Last July, Pakistan’s Defence Minister Khawaja Asif told the BBC that Pakistan would continue attacks on Afghanistan as part of an operation aimed at countering terrorism. Days before talks between India and the Taliban, Pakistani airstrikes killed dozens in eastern Afghanistan, according to the Afghan government. The Taliban government condemned the strikes as violations of its sovereignty.
Relations have suffered a sharp drop since Kabul was overthrown in 2021, when a major Pakistani intelligence official was one of the first foreign visitors to join the Taliban regime. At the time, some saw Kabul’s slide as a tactical defeat for India.
It’s correct that Delhi does succeed in its perennial contest with Pakistan by getting closer to a crucial long-standing Muslim property that has now turned on its erstwhile patron, says Mr. Kugelman, but Pakistan is not the only factor.
There are other factors driving the engagement. According to Pakistan’s refusal to grant transit rights, India aims to improve connectivity and access to Central Asia, which it doesn’t immediately access by property. Afghanistan is crucial to this purpose, according to experts.
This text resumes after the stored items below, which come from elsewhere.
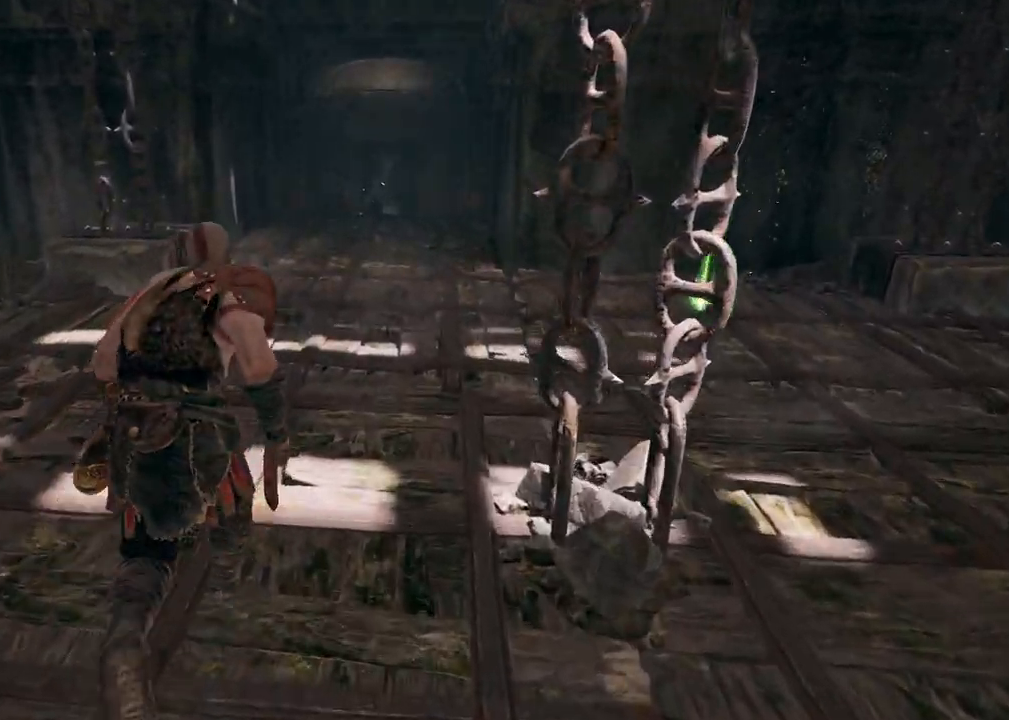
{"keys": ["w"], "mouse": [], "events": [[300, "w", "down"]]}
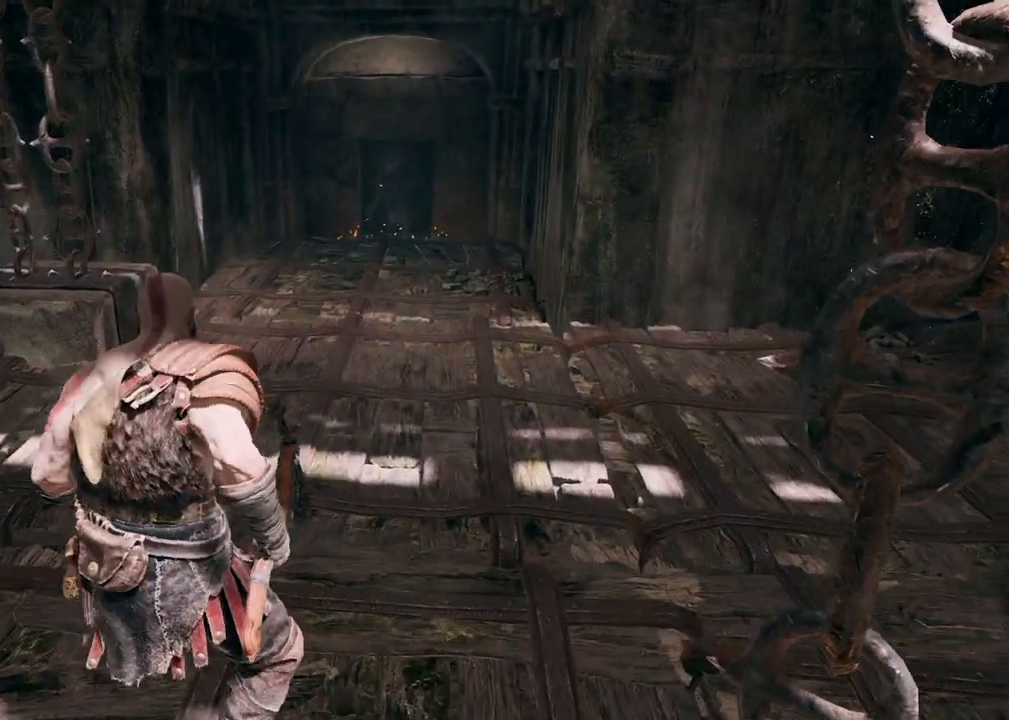
{"keys": ["w"], "mouse": [], "events": []}
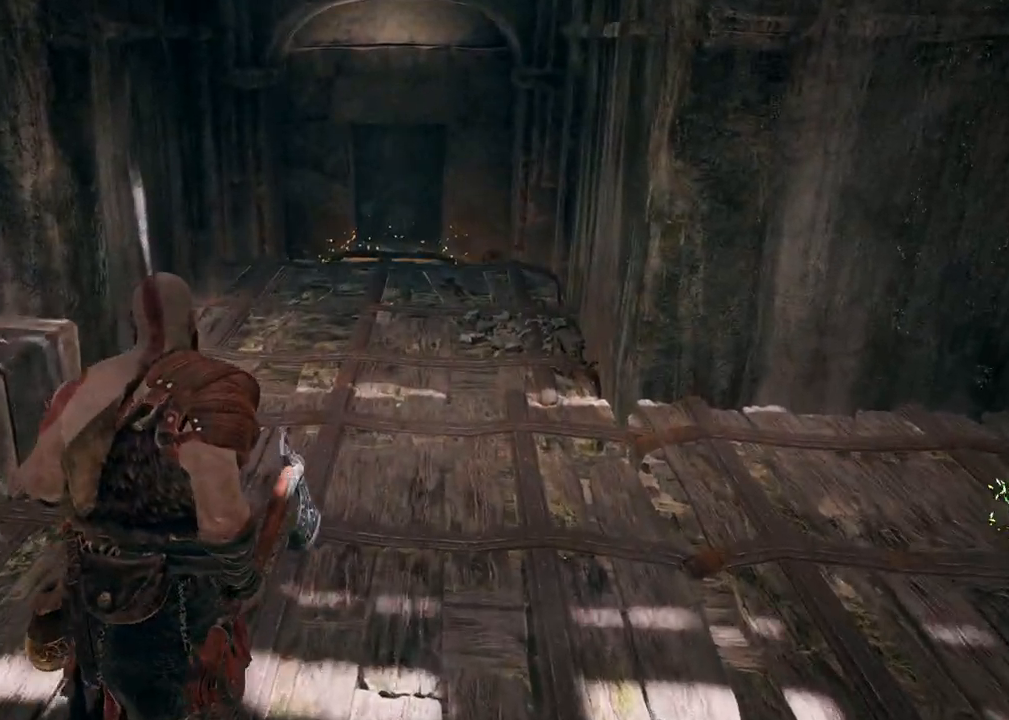
{"keys": ["a"], "mouse": [], "events": [[333, "w", "up"], [367, "a", "down"]]}
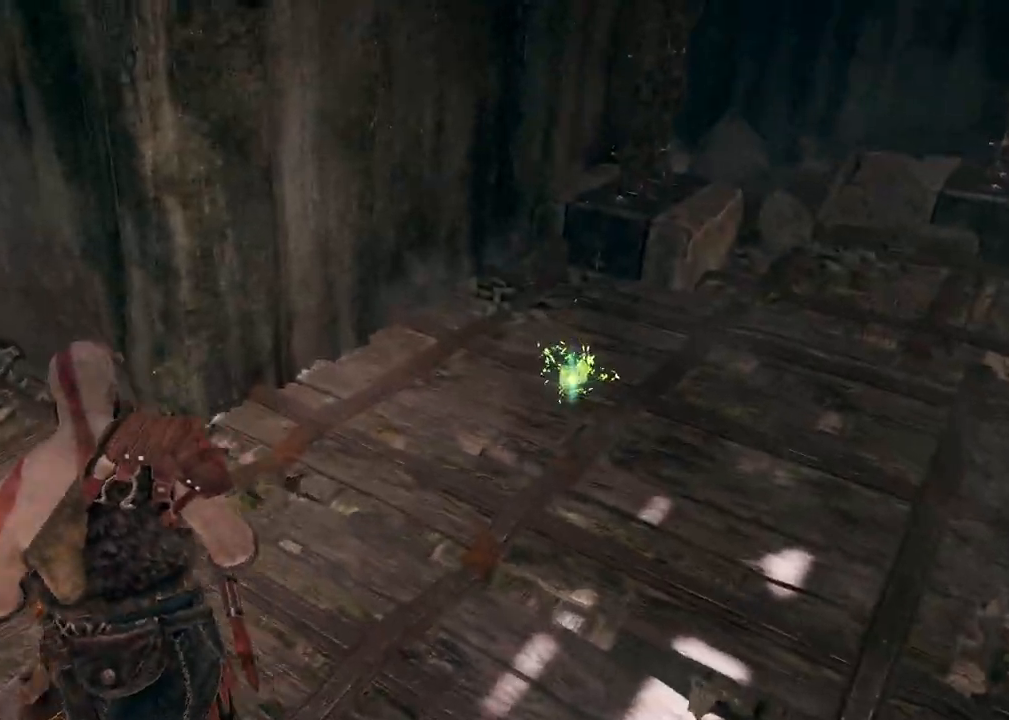
{"keys": ["a", "w"], "mouse": [], "events": [[267, "w", "down"]]}
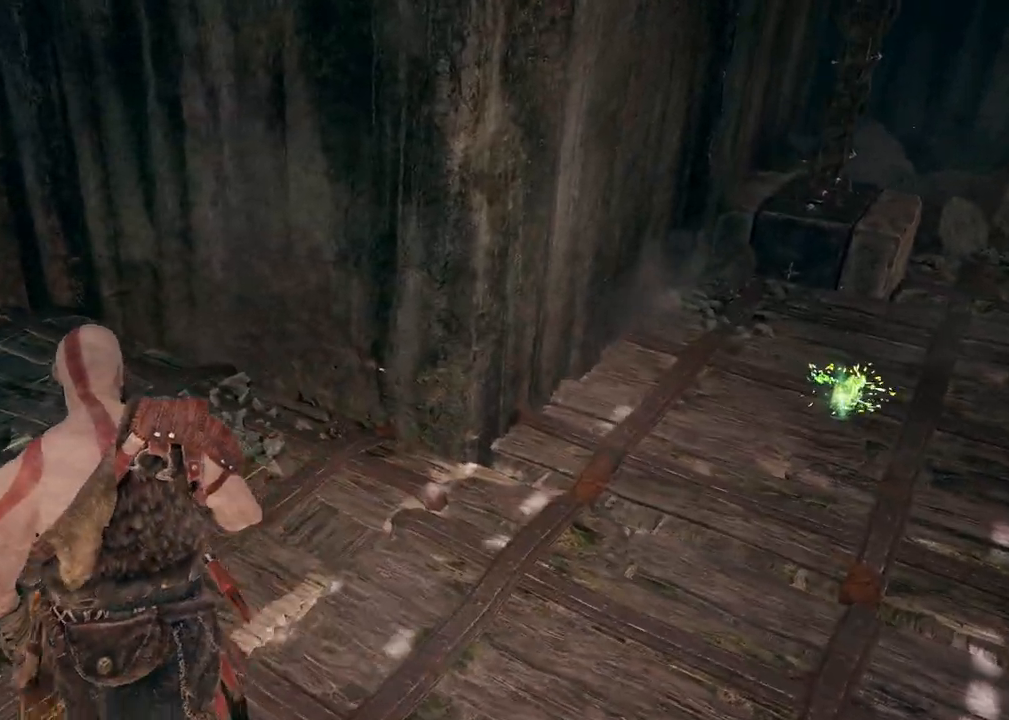
{"keys": [], "mouse": [], "events": [[100, "a", "up"], [433, "w", "up"]]}
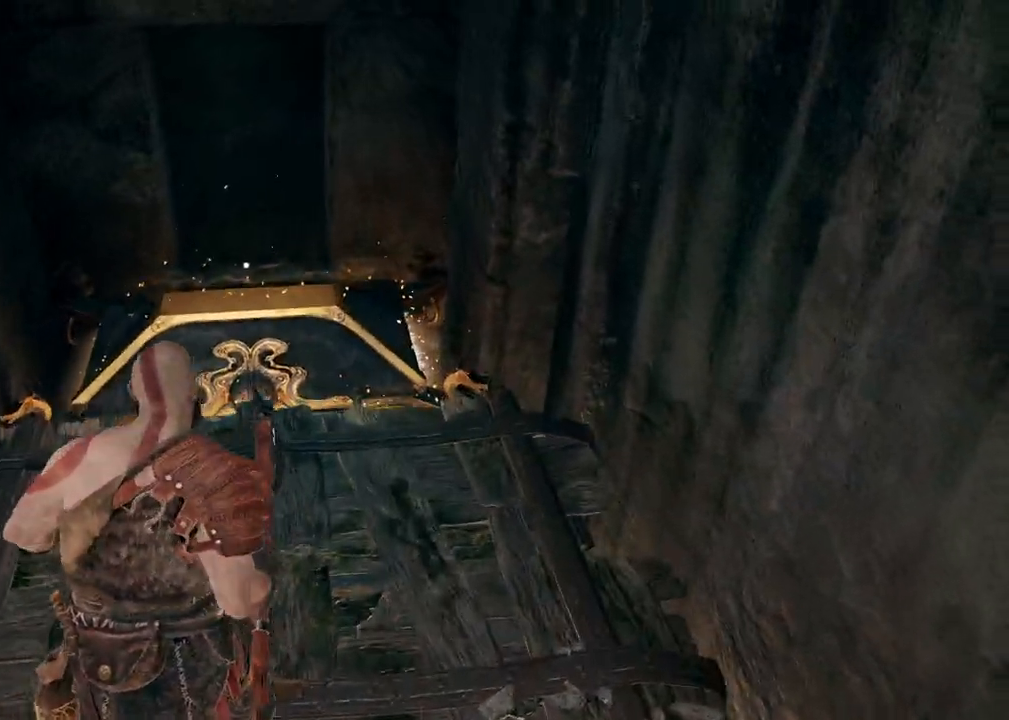
{"keys": [], "mouse": [], "events": []}
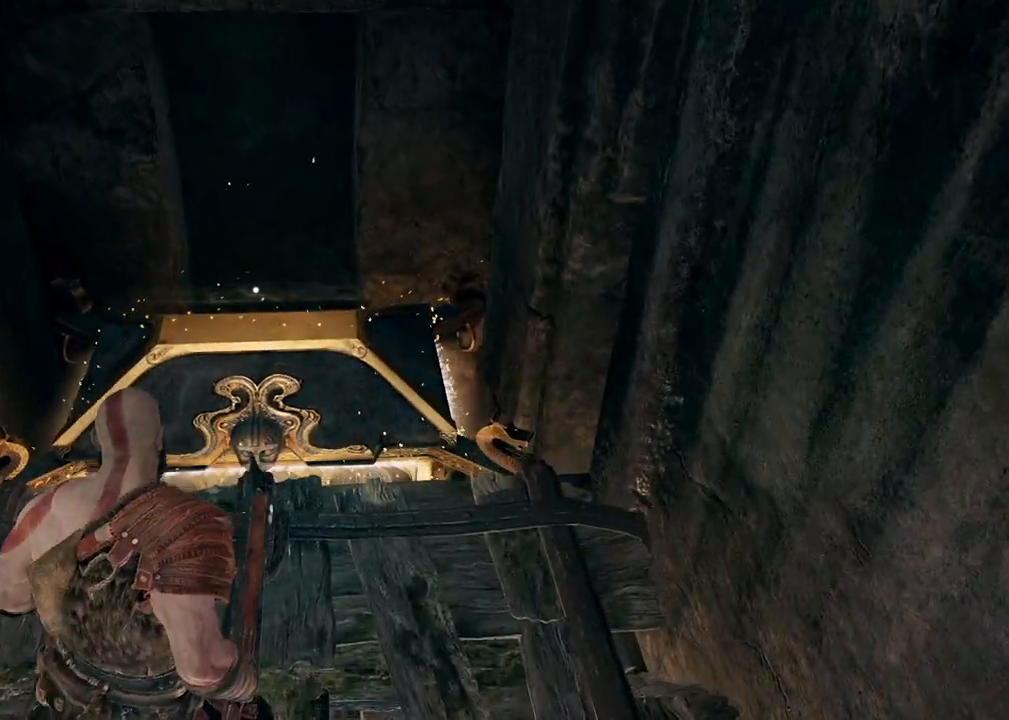
{"keys": ["w"], "mouse": [], "events": [[233, "w", "down"]]}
Working with Iran on the development of the Chabahar interface would be one way to improve exposure to Central Asia via Afghanistan.
” Delhi can focus more on the Afghanistan component of this plan by speaking with the Taliban leadership, who is fully supportive of India’s programs, as they would strengthen Afghanistan’s personal trade and communication hyperlinks,” says Mr. Kugelman.
Obviously, India’s latest outreach helps improve its primary interests in Taliban-led Afghanistan: preventing terrorism threats to India, deepening connectivity with Iran and Central Asia, maintaining open goodwill through aid, and countering a struggling Pakistan.
What about the downsides?
The Taliban itself poses the greatest threat to boosting ties with them. We’re talking about a violent and brutal actor who has close ties to international terrorist organizations, including Pakistani ones, who has done little to change the world from what it was in the 1990s, says Mr. Kugelman.
India may hope that, if it maintains the Taliban, it will less likely to denigrate India or its interests, so to speak. And that may be true. Can you really trust an actor like the Taliban, in the end? As India continues to exercise caution in this complex relationship, that will be the unsettling question that will linger over it.
Mr Prasad sees no downsides to India’s current engagement with Afghanistan, despite concerns over the Taliban’s treatment of women. ” The Taliban is fully in control. Afghans won’t benefit if they allow the Taliban to continue drinking from its own juice. A little dialogue with the international community might encourage the government to change its behavior.
” Remember, the Taliban is craving for recognition”, says Mr Prasad. They are aware that this will only occur following internal reforms. Like bringing women back into public life and restoring their rights to education, work and political participation.